Change "Belegt" to "Reserviert" in everything from the line containing "e optimierte Belegung" down to the end of the material, keeping every other word unchanged. Give only those lines, and leave the pictures out of your answer.

[Opening SUPPLIED RECORDS section]

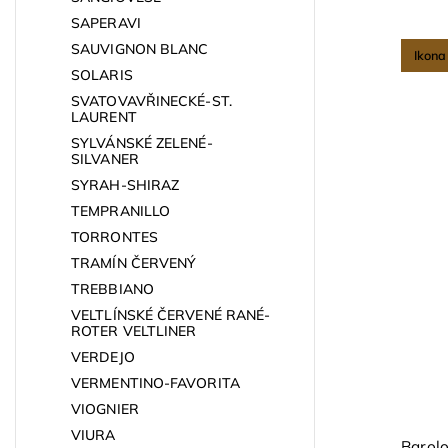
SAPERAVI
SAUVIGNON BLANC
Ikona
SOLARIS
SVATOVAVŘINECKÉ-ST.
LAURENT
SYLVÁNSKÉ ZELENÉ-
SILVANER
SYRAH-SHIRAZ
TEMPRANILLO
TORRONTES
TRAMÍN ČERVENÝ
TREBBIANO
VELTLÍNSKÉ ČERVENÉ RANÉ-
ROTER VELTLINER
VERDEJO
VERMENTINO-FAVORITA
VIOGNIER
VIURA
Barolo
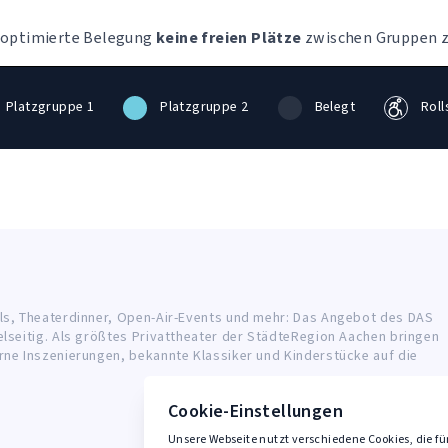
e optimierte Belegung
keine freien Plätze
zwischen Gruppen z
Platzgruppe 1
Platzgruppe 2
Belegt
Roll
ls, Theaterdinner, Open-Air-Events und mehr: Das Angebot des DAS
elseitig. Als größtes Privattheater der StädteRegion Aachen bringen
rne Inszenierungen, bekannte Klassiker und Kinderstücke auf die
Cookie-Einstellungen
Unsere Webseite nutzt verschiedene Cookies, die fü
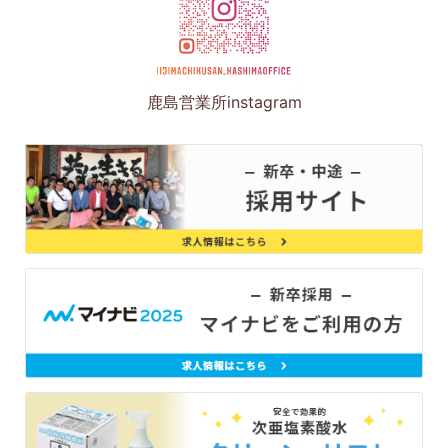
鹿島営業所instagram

[Closing SUPPLIED RECORDS section]

EXERCISE RESPONSE
e optimierte Belegung
keine freien Plätze
zwischen Gruppen z
Platzgruppe 1
Platzgruppe 2
Reserviert
Roll
ls, Theaterdinner, Open-Air-Events und mehr: Das Angebot des DAS
elseitig. Als größtes Privattheater der StädteRegion Aachen bringen
rne Inszenierungen, bekannte Klassiker und Kinderstücke auf die
Cookie-Einstellungen
Unsere Webseite nutzt verschiedene Cookies, die fü
鹿島営業所instagram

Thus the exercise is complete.